EXERCISE PASSAGE.
++++++++
Does that affect the attracting of people to do high energy physics experiments at Harvard? In other words, if you had a young person, graduate student or post-doctoral, they would tend not to come to the Harvard area now?

Law:

I don't think it helps. I don't know if it's quite as bad as that. I don't think that's quite such a — for graduate Law, students I don't think that's the main thing. I think the main thing for graduate students is they know there aren't very many jobs. The high energy population at universities is not expanding. So the only jobs for people with Ph.Ds. after postdocs have to be out of universities. It's very hard to stay in the high energy field unless you go to one of the national labs. They aren't expanding all that much. So I think certainly we've seen a decrease in graduate students. I don't think they are hurt so much from just the accelerators isn't here they don't mind that. They just ship them out to where they are. It's just that they know there aren't very many jobs. I think for assistant professors and post-docs it has some effect. I think it's just more convenient living near the accelerator. But I think Harvard, because it has a better name, still wins out say over some of the local Chicago universities. SLAC, Stanford being near SLAC, Berkeley, having good names and having their own accelerator there. I think the problem is what happens after the assistant professor level, where do people go. And a large number of people unfortunately are dropping out of the field.

Sopka:

I'd like to ask about the relationship between the experimental high energy people and the theoretical people. Is there much inter-communication locally?

Law:

In my experience, no. I think if you ask some other people they might disagree. There was never very much communication between the bubble chamber group on the fourth floor and the theoretical group on the third floor. The only time we saw them is when they came up to the Christmas party. I think this has been one of the bad things. I think it's improved a little bit more recently with I know Rubbia's group is a more cooperative group. I think the theorists have been a bit more practically inclined. I mean, right now, because it's very exciting with Sheldon Glashow and the whole group here in The Charm business. But certainly, looking back in the last 15 years, it's something that struck me very much when I first came. There was no dialogue, at least at my level, at the research fellow level, assistant professor level, between the experimental groups and the theoretical groups. And that was very different from Birmingham where we'd all gotten together at tea time and were talking. Prof. Piles [?] who was the head of the department there I wouldn't mind asking him some question. Here I wouldn't even dare to go and ask Schwinger or anything. I think Schwinger only spoke to me twice in the whole 10 years here, that he and I were both in the same building. So I think it's better now. In a sense as the experimentalists, we have to go and ask them.

Sopka:

I wondered how, as the future physics develops, whether there are some suggestions for specific lines of inquiry from the experimental point of view, do they have to be generated within the experimental group, or would the theoretical group come up with some inquiries that might prove fruitful and feasible?
++++++++
YOUR TASK. Copy the part of the interview starting with "Does that affect" and going on through "Harvard area now?". The data that follows has no connection to the interview.

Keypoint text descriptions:
++++++++
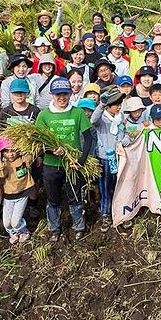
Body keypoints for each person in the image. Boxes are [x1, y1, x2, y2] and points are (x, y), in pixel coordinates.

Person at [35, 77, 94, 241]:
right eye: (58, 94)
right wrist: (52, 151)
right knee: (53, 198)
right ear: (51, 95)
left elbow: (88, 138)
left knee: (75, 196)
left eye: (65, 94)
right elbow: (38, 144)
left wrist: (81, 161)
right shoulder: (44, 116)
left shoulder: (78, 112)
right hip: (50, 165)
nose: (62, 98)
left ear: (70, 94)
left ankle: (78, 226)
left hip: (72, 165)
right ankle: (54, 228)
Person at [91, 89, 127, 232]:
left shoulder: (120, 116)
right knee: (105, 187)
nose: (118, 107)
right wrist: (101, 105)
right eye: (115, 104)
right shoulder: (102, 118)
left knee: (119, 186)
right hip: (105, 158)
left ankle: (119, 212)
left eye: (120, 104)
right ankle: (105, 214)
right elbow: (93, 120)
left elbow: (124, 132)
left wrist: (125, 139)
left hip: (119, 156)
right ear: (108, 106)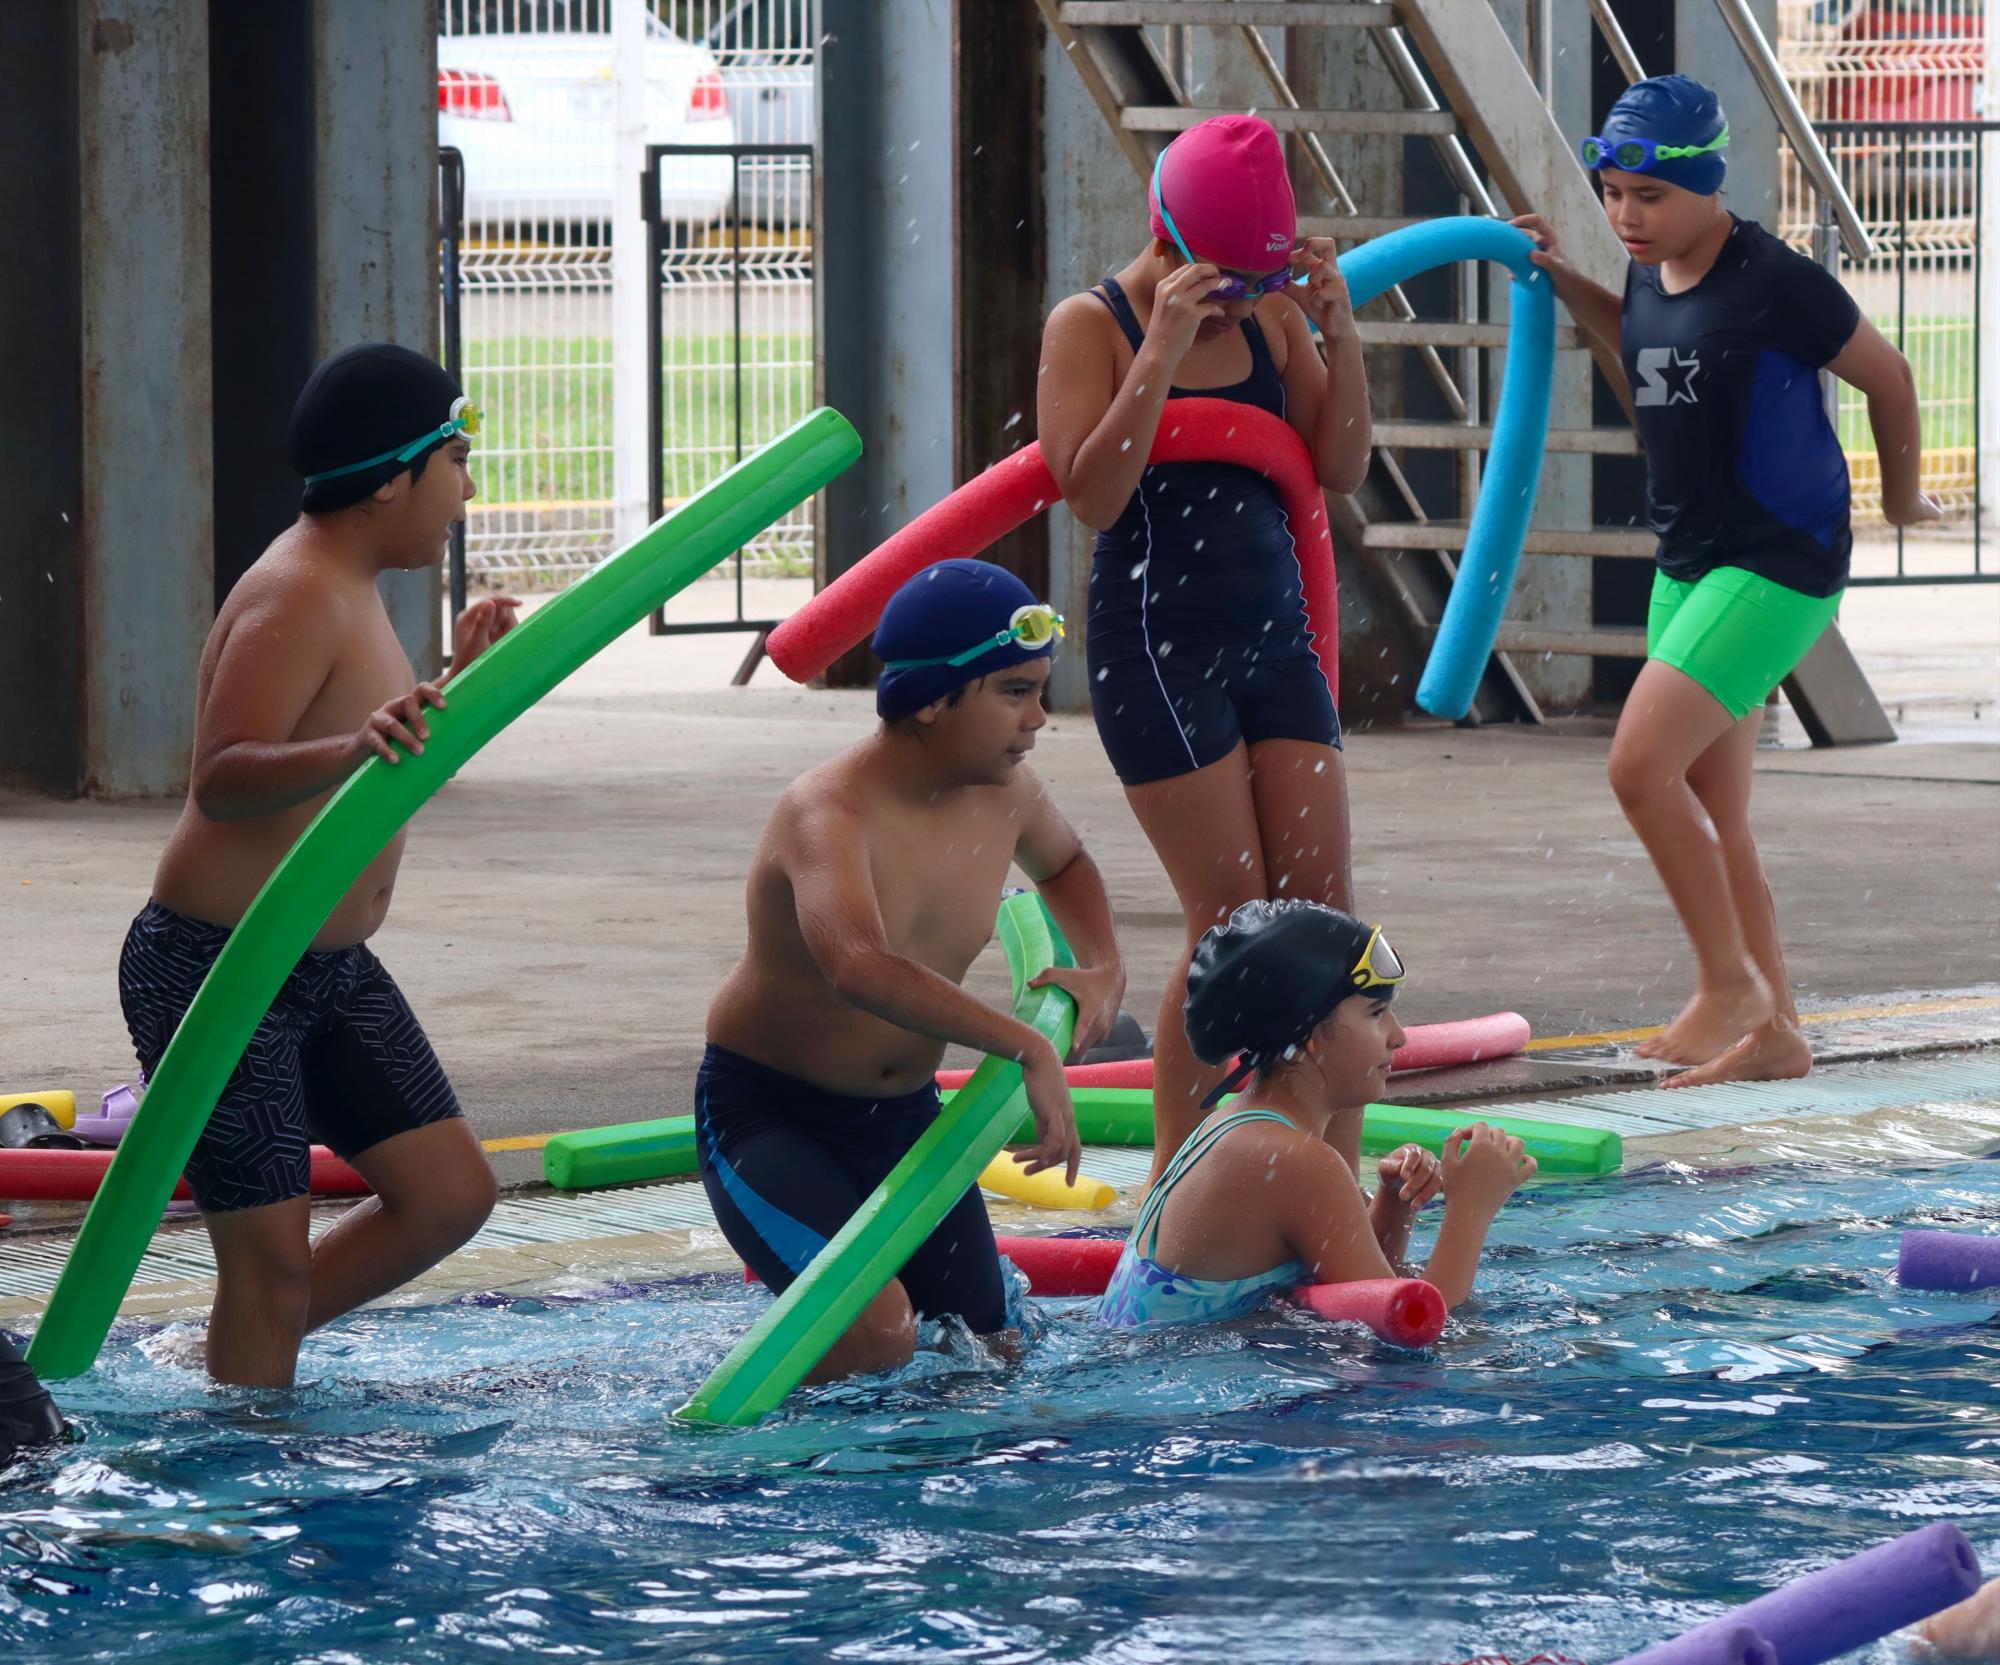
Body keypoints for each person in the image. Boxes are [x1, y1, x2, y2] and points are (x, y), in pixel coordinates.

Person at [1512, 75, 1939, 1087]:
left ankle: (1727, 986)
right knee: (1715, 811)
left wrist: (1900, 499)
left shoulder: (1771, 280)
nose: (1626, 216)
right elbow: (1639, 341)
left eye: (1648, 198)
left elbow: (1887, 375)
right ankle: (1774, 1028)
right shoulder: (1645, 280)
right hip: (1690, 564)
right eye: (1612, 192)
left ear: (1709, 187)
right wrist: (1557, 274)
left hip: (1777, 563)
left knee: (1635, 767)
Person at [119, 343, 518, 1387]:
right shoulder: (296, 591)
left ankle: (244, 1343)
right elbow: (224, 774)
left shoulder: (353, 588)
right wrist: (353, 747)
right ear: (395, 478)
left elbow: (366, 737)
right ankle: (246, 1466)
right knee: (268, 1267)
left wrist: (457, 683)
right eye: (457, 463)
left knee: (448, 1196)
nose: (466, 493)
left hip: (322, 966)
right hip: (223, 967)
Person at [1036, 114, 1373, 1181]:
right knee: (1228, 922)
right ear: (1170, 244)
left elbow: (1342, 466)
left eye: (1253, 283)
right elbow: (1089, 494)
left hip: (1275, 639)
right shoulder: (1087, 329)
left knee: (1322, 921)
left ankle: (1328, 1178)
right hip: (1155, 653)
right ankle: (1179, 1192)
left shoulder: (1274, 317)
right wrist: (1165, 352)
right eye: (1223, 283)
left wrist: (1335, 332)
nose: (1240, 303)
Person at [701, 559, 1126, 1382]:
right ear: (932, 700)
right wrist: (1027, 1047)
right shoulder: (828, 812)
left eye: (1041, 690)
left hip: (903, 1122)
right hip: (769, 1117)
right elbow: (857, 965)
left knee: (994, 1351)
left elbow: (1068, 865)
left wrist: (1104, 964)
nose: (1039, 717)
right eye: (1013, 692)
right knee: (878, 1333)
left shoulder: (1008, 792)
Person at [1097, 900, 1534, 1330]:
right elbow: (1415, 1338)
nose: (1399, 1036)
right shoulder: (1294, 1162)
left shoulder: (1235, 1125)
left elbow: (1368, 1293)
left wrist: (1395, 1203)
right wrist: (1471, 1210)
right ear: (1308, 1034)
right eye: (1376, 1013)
++++++++
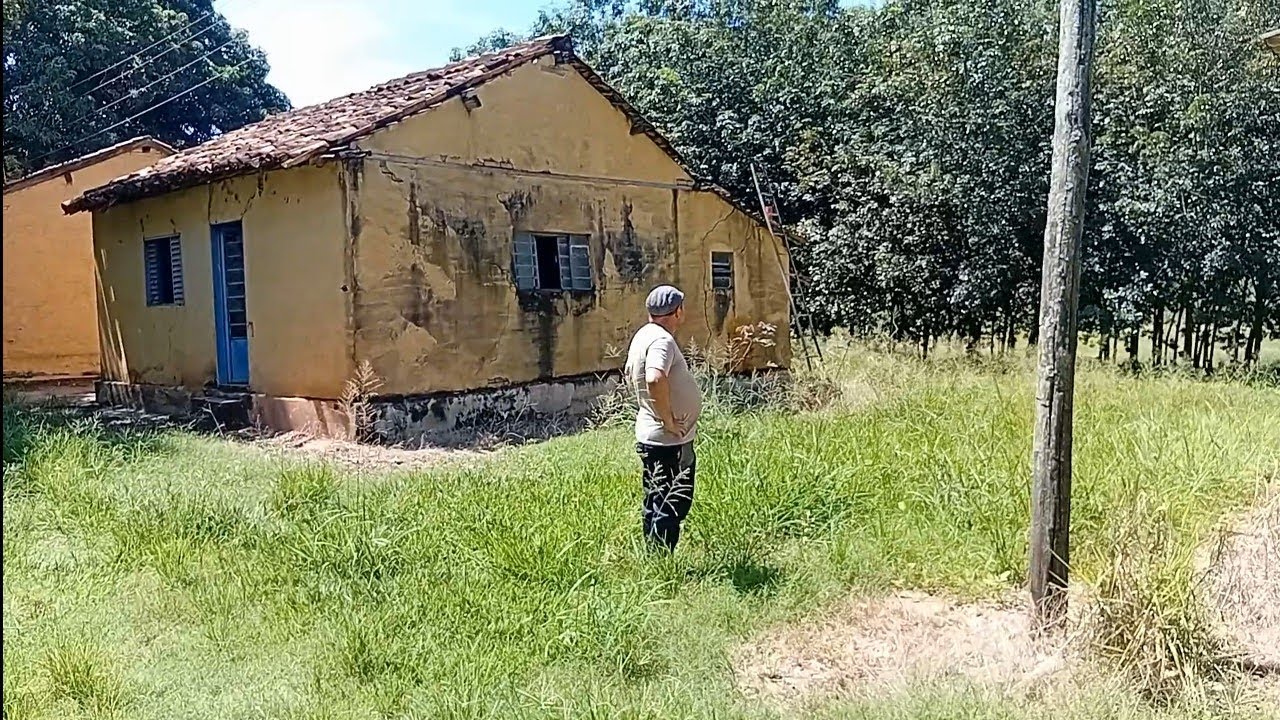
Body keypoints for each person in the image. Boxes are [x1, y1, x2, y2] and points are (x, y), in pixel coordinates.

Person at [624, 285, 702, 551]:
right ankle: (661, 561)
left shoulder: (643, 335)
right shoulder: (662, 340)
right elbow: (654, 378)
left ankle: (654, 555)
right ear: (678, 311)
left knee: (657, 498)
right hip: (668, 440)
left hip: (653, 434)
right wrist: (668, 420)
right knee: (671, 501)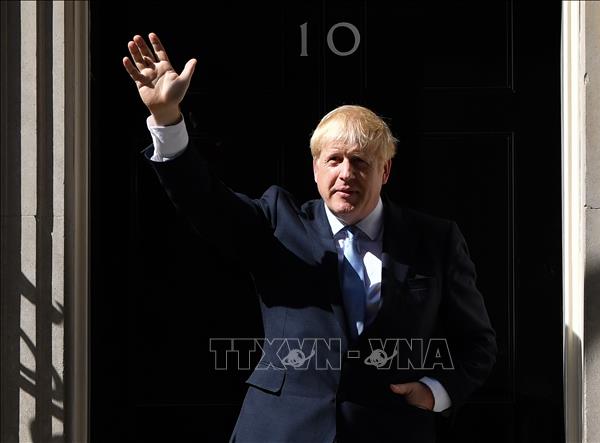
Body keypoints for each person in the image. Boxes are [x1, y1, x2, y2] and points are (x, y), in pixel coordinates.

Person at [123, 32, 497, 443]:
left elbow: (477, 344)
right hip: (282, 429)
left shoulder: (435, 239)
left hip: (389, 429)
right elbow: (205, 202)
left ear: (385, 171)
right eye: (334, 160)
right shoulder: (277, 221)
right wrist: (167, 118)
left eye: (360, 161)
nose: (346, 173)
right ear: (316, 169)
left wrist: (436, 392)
++++++++
SOLUTION TO THE PROBLEM.
Does that affect the attracting of people to do high energy physics experiments at Harvard? In other words, if you had a young person, graduate student or post-doctoral, they would tend not to come to the Harvard area now?